**Excerpted text**
Shaun Reid, Consulting Engineer with TUNRA Bulk Solids, shares TUNRA’s take on the current state of DEM application to industrial bulk materials handling problems. He discusses both the advantages and limitations of the method and shares key tips to ensure that DEM users are getting the most out of their analysis.
The uptake of Discrete Element Modelling (DEM) as a method for analysing bulk material handling systems has occurred at an extraordinary rate. This is largely thanks to the ever-increasing accessibility of high-performance computing hardware and advances in the functionality of simulation packages. Many advanced simulations are now possible, encompassing several million particles of complex shapes, consideration of adhesive/cohesive influences, and the ability to couple with complementary simulation techniques that enable the detailed study of fluid-particle interactions, multibody dynamics and breakage, among others.
While these advances enable the consideration of complex physical behaviour, the reality is that unless properly applied, these analyses may tend towards animation rather than simulation. In order to develop DEM simulations that yield robust physical predictions of an intended application, both sound engineering judgements and rigorous calibration are required.

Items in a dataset
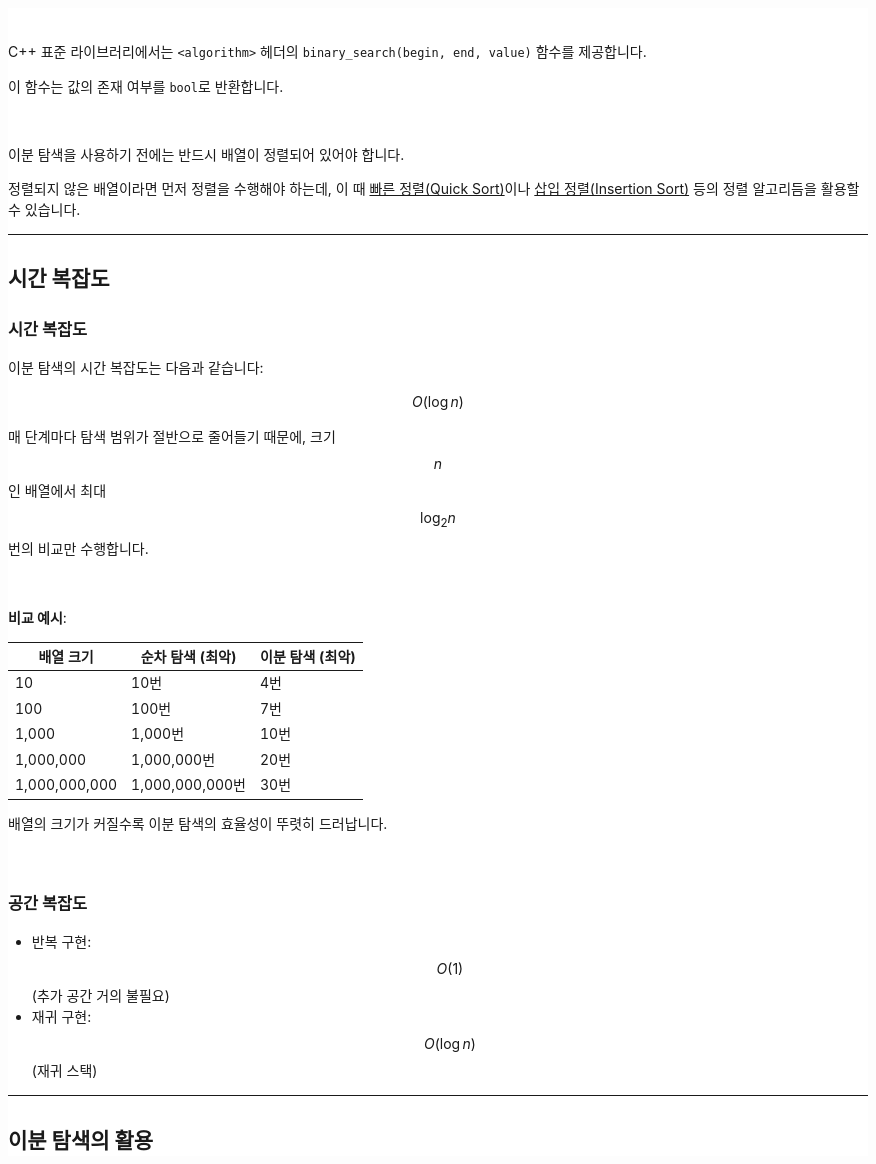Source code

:<br>

C++ 표준 라이브러리에서는 `<algorithm>` 헤더의 `binary_search(begin, end, value)` 함수를 제공합니다.

이 함수는 값의 존재 여부를 `bool`로 반환합니다.

<br>

이분 탐색을 사용하기 전에는 반드시 배열이 정렬되어 있어야 합니다.

정렬되지 않은 배열이라면 먼저 정렬을 수행해야 하는데, 이 때 [빠른 정렬(Quick Sort)](https://soo-bak.github.io/algorithm/theory/quick-sort/)이나 [삽입 정렬(Insertion Sort)](https://soo-bak.github.io/algorithm/theory/insertion-sort/) 등의 정렬 알고리듬을 활용할 수 있습니다.

---

## 시간 복잡도

### 시간 복잡도

이분 탐색의 시간 복잡도는 다음과 같습니다:

$$
O(\log n)
$$

매 단계마다 탐색 범위가 절반으로 줄어들기 때문에, 크기 $$n$$인 배열에서 최대 $$\log_2 n$$번의 비교만 수행합니다.

<br>

**비교 예시**:

| 배열 크기 | 순차 탐색 (최악) | 이분 탐색 (최악) |
|----------|---------------|---------------|
| 10 | 10번 | 4번 |
| 100 | 100번 | 7번 |
| 1,000 | 1,000번 | 10번 |
| 1,000,000 | 1,000,000번 | 20번 |
| 1,000,000,000 | 1,000,000,000번 | 30번 |

배열의 크기가 커질수록 이분 탐색의 효율성이 뚜렷히 드러납니다.

<br>

### 공간 복잡도

- 반복 구현: $$O(1)$$ (추가 공간 거의 불필요)
- 재귀 구현: $$O(\log n)$$ (재귀 스택)

---

## 이분 탐색의 활용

**Task requirements**
a – According to the text on DEM for bulk materials handling, what two things are required to develop DEM simulations that yield robust physical predictions?
b – Carry on the text on DEM for bulk materials handling from the point where it ends.
The lines are not needed for this work.

**Responses**
a – Sound engineering judgements and rigorous calibration are required.

b –
DEM as an analysis tool
Any model, DEM or otherwise, is by definition an approximation of a more complex interaction. Accordingly, the development of an effective DEM approach requires appraisal of the situation to which the analysis tool is being applied and identification of potential limitations of the model in that case. The more complex the situation, the further removed the model becomes from the physics that it was designed to predict, and the more specialised calibration efforts must become. It is here that the experience of the user, not only in application of the method but also in their broader understanding of the engineering discipline, becomes key in developing practical outcomes from the modelling tool.
When appraising the suitability of DEM as a potential analysis method and setting out to develop a suitable model, several questions can be asked up front with respect to the application at hand.
- What are the flow characteristics? Is flow occurring at high speed or low speed and is failure occurring internally or at a boundary? What pressure is acting in the regions of interest? Is cohesion or adhesion present? Are suitable flow property characterisation test results available for these conditions?
- Is the bulk material uniform? Can the flow characteristics be adequately represented with one set of material conditions, or do several components need to be developed (representing coarse and fine components for example). Does flow tend to generate segregation or mixing? Could settling or aeration occur during handling?
- Is the flow behaviour time dependant? Can steady state operation be achieved practically within a shortened window of simulation time?
- What is the scale of the problem? What is the throughput and total system volume? What particle size is required to appropriately resolve the flow volumetrically? Are shaped particles necessary to develop suitable packing characteristics? Can symmetry be utilised to reduce the scale of the problem?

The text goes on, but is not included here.